Following CBI’s U-Turn, Here Are Several Mutual Funds to Consider Adding ETF Share Classes
The recent unexpected turnaround by the Capital Markets Regulator, Securities and Exchange Board of India (SEBI), allowing mutual funds to invest up to 25% in Exchange-Traded Funds (ETFs) has opened up a new investment avenue for mutual fund investors. This move by SEBI comes after the Competition Commission of India’s (CCI) order directing the market regulator to permit mutual funds to invest in ETFs without any restriction. Here are several mutual funds worth considering for adding ETF share classes:
Mirae Asset India Equity Fund
This fund managed by Mirae Asset Global Investments (India) Pvt. Ltd. has been a top performer in the large-cap equity category over the past five years. The fund manager’s unique investment style of focusing on companies with high returns on equity and a low price to earnings ratio has resulted in impressive returns for the investors. With the new regulation allowing ETF investments, Mirae Asset India Equity Fund’s ETF share class could be an attractive option for those seeking exposure to large-cap Indian equities.
HDFC Equity Fund
This large-cap equity fund managed by HDFC Asset Management Co. Ltd. has been a consistent performer over the past decade. With a focus on long-term capital appreciation, the fund has delivered impressive returns through its large-cap equity portfolio. The addition of ETF share classes to HDFC Equity Fund could make it an attractive option for investors looking for liquidity and lower expense ratios.
SBI Small Cap Fund
SBI Small Cap Fund managed by State Bank of India Asset Management Co. Ltd. has been a top performer in the small-cap category over the past three years. The fund’s investment strategy focuses on companies with high growth potential and strong fundamentals, making it an attractive option for those looking to invest in small-cap stocks. With the addition of ETF share classes, SBI Small Cap Fund could offer investors the benefits of lower expenses and increased liquidity.
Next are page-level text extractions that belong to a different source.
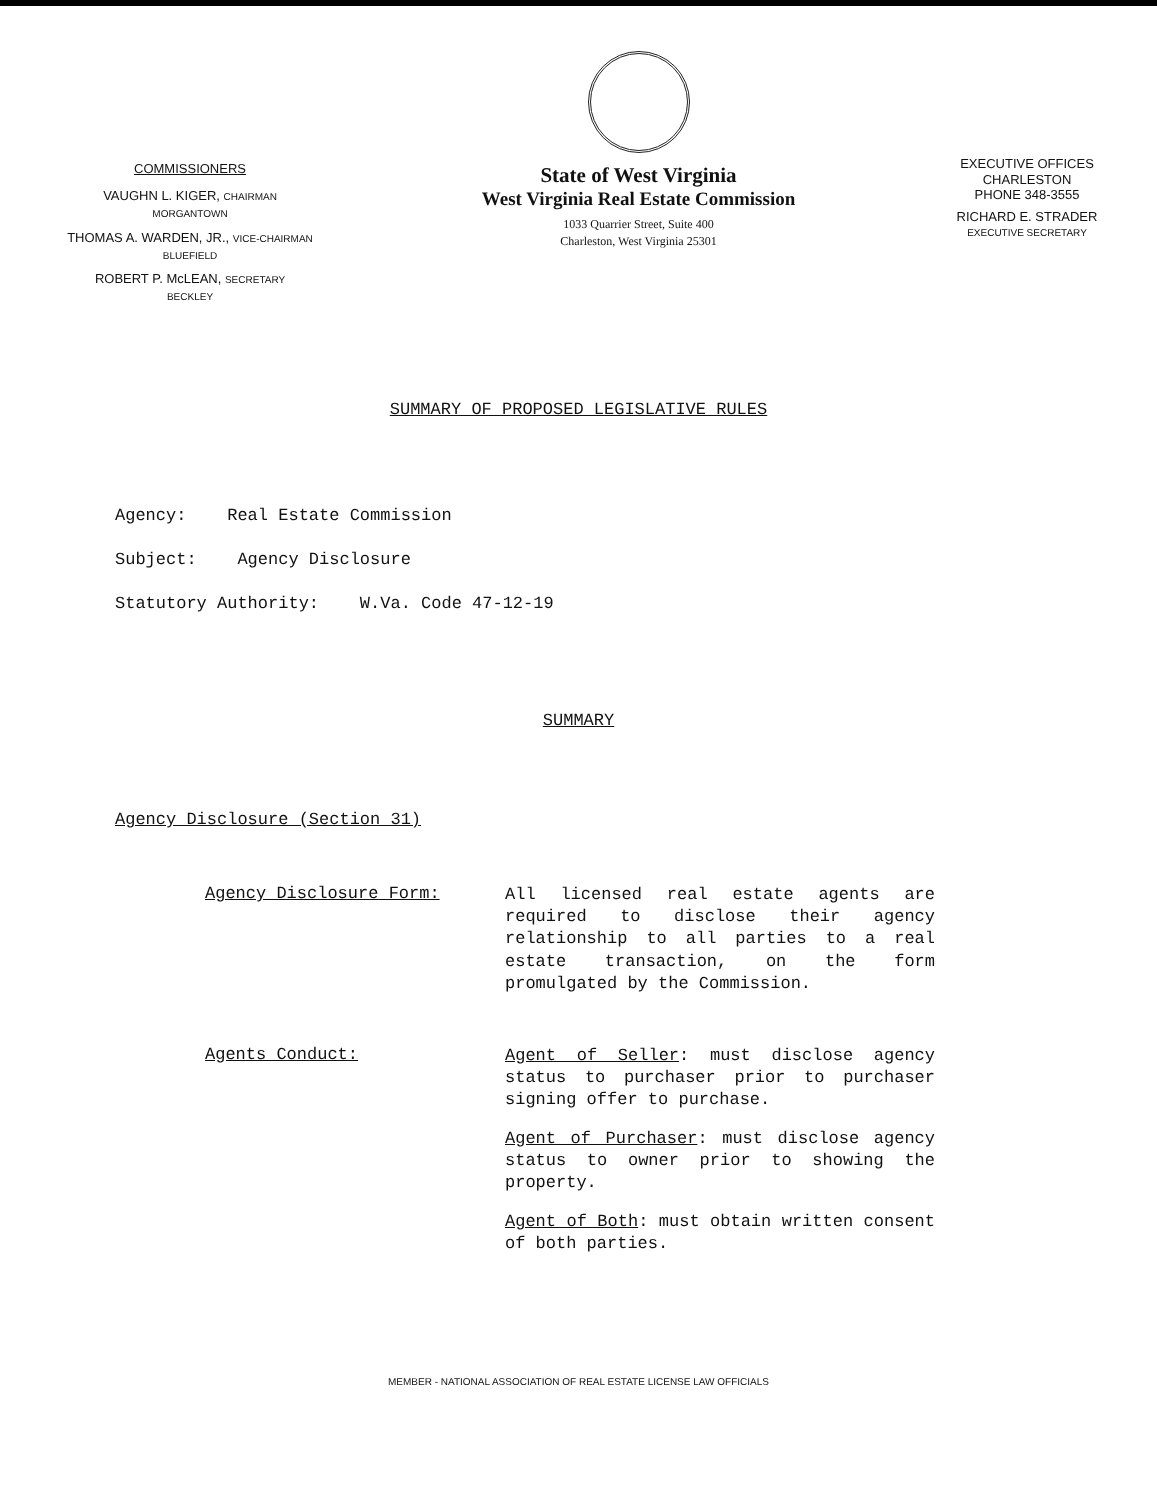COMMISSIONERS
VAUGHN L. KIGER, CHAIRMAN
MORGANTOWN
THOMAS A. WARDEN, JR., VICE-CHAIRMAN
BLUEFIELD
ROBERT P. McLEAN, SECRETARY
BECKLEY
State of West Virginia
West Virginia Real Estate Commission
1033 Quarrier Street, Suite 400
Charleston, West Virginia 25301
EXECUTIVE OFFICES
CHARLESTON
PHONE 348-3555
RICHARD E. STRADER
EXECUTIVE SECRETARY
SUMMARY OF PROPOSED LEGISLATIVE RULES
Agency: Real Estate Commission
Subject: Agency Disclosure
Statutory Authority: W.Va. Code 47-12-19
SUMMARY
Agency Disclosure (Section 31)
Agency Disclosure Form:
All licensed real estate agents are required to disclose their agency relationship to all parties to a real estate transaction, on the form promulgated by the Commission.
Agents Conduct:
Agent of Seller: must disclose agency status to purchaser prior to purchaser signing offer to purchase.
Agent of Purchaser: must disclose agency status to owner prior to showing the property.
Agent of Both: must obtain written consent of both parties.
MEMBER - NATIONAL ASSOCIATION OF REAL ESTATE LICENSE LAW OFFICIALS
Aditya Birla Sun Life Frontline Equity Fund
This large-cap equity fund managed by Aditya Birla Sun Life AMC Ltd. has been a consistent performer in the large-cap category over the past five years. The fund manager’s investment style of focusing on high-quality companies with strong fundamentals has resulted in impressive returns for investors. With the new regulation allowing mutual funds to invest in ETFs, Aditya Birla Sun Life Frontline Equity Fund’s ETF share class could be an attractive option for those seeking exposure to large-cap Indian equities with lower expense ratios and increased liquidity.
Disclaimer:
Investment in securities market are subject to market risks, read all the related documents carefully before investing. The above write-up is for informational purposes only and does not constitute an offer or solicitation to buy or sell any securities or funds. Past performance may or may not be sustained in the future.
Recent U-Turn by CBI on SEBI’s Regulation on Mutual Funds and ETFs
The Central Bureau of Investigation (CBI) in India recently made a U-turn on the Securities and Exchange Board of India’s (SEBI) regulation that prohibited mutual funds from investing more than 25% of their total assets in exchange-traded funds (ETFs). This announcement came after the CBI conducted an investigation into HDFC Asset Management Company and ICICI Prudential Asset Management Company regarding their investments in ETFs exceeding the limit. This regulation was introduced back in 2018 to curb potential risks associated with mutual funds’ heavy investments in ETFs.
Importance of Diversification
Diversification is a crucial element in investment portfolios as it reduces the risk of loss by spreading investments across various asset classes, sectors, or indices. ETFs play a significant role in providing investors with diversified exposure to different markets and investment opportunities, which can lead to better risk-adjusted returns. For instance, an investor interested in technology stocks can invest in a technology ETF instead of picking individual stocks, thereby reducing the risk associated with holding only one stock.
Popularity of ETFs among Investors
Recently, there has been an increase in the popularity of ETFs among investors due to their cost-effectiveness and flexibility compared to mutual funds. Cost-effective as they have lower expense ratios than actively managed mutual funds, making them an attractive option for investors looking to minimize costs. Furthermore, flexibility is another advantage of ETFs, as they can be traded like stocks on an exchange throughout the day, enabling investors to buy or sell them based on market conditions.